- READING PASSAGE -
________________________________________

# new 2 month old hedgie



## -TF- (Dec 30, 2008)

hey all, im new here at hhc but ive probably read like 75% of all the threads in these forums  but i just need 1 question answered before i take home my new little pet

I have everything i need to keep a happy hedgie except food, I had bought browns zoo or what ever its name is but i heard it was terrible, I just was wondering if anyone can link me a good cat food or something I can buy from petsmart I live right next to one and I think it'd be best

thanks in advance


----------



## LizardGirl (Aug 25, 2008)

At the top of this (the diet and nutrition section) forum there are stickies you should read. You will find everything you need there.


----------



## Gnarly (Aug 29, 2008)

Yes, Brown's is useless.

Petsmart carries:

Royal Canin 
http://www.petsmart.com/product/index.j ... Id=2750357
http://www.petsmart.com/product/index.j ... Id=2750361
The indoor cat formula and lite formula both have low fat.

Blue Spa Select
http://www.petsmart.com/product/index.j ... Id=2750361

I also saw they had Blue Buffalo, which is a good brand, but I didn't see a light or indoor formula, so I didn't link it.


----------



## -TF- (Dec 30, 2008)

im on a bit of a budget and on that dry food list it said these 2 were recommended

mature 27 indoor-
http://www.petsmart.com/product/index.j ... Id=2750347

skin care 30-
http://www.petsmart.com/product/index.j ... Id=2750341

those would be fine?


----------



## LizardGirl (Aug 25, 2008)

Gnarly, Spa Select is made by Blue Buffalo. :lol: 



-TF-, I would say if you could get two different brands at least, that would be best. There isn't much benefit in getting two that are only slightly different.


----------



## r_k_chic47 (Aug 28, 2008)

Wellness Indoor Cat Formula (I dont know the exact name but something like that) is really good...I got mine at petsmart and it was about $10.50 I think.


----------



## Callie255 (Dec 24, 2008)

________________________________________

- PROVIDED DATA -

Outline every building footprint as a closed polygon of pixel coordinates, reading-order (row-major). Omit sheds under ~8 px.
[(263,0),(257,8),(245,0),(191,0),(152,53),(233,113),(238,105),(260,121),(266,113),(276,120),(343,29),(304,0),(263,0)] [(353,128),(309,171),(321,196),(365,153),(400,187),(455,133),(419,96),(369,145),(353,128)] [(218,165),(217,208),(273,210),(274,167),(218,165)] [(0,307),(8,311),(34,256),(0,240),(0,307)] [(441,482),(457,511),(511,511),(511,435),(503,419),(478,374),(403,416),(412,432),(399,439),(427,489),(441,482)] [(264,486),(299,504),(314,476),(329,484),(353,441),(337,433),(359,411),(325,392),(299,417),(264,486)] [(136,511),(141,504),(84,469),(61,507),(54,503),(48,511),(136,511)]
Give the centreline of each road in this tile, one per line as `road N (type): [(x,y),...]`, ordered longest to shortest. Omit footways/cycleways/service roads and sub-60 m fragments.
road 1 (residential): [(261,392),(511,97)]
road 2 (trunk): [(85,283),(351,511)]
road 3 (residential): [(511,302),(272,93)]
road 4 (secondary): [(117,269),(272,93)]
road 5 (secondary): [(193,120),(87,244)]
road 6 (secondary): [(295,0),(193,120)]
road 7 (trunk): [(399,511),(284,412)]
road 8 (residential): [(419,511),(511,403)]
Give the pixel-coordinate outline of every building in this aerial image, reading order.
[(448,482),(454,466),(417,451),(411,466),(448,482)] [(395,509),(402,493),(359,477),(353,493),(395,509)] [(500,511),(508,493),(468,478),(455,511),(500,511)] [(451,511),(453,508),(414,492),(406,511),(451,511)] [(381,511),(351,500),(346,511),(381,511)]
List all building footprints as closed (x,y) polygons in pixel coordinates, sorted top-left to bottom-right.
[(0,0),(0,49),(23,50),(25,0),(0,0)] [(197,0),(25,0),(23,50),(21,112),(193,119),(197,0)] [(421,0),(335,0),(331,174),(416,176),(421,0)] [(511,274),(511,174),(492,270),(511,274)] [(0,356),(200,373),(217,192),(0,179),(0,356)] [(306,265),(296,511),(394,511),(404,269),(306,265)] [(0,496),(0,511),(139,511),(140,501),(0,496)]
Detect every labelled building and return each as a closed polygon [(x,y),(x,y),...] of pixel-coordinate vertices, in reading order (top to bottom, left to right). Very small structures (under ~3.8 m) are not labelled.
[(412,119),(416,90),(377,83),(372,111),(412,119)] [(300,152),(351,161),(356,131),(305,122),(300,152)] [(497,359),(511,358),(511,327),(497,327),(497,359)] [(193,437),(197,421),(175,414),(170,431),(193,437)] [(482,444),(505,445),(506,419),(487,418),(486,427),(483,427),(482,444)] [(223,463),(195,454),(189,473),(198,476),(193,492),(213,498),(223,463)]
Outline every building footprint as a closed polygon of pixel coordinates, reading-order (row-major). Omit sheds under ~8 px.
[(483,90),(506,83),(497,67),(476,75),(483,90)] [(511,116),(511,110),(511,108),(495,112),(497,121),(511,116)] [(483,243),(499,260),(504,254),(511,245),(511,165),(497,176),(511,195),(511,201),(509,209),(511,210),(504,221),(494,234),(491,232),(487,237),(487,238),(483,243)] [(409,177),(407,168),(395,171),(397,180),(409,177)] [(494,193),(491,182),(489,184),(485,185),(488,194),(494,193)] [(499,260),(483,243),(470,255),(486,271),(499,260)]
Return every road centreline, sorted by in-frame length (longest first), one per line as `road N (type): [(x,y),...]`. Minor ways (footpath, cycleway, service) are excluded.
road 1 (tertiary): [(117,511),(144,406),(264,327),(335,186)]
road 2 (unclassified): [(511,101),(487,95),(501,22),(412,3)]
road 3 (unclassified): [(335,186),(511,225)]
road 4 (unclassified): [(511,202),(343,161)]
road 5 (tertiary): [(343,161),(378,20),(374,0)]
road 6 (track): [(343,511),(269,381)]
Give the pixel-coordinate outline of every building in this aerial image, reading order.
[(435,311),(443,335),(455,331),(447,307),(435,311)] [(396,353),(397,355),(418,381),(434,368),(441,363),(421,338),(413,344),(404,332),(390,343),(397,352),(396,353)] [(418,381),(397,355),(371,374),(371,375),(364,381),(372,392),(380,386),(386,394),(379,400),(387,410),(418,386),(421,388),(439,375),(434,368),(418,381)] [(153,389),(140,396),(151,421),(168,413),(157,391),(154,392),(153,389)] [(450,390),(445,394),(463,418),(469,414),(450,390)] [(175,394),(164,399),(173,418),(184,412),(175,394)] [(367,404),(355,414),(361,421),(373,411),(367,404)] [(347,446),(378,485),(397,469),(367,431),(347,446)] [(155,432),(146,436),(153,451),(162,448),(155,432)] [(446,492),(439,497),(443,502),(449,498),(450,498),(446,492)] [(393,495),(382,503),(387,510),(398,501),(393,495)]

________________________________________

- WRITTEN EXERCISE -
Rewrite the hedgehog food thread above, starting at "Yes, Brown's is" and ending at "didn't link it.", changing "Royal Canin" to "Purina One".

- REPLY TO THE TASK -
Yes, Brown's is useless.

Petsmart carries:

Purina One 
http://www.petsmart.com/product/index.j ... Id=2750357
http://www.petsmart.com/product/index.j ... Id=2750361
The indoor cat formula and lite formula both have low fat.

Blue Spa Select
http://www.petsmart.com/product/index.j ... Id=2750361

I also saw they had Blue Buffalo, which is a good brand, but I didn't see a light or indoor formula, so I didn't link it.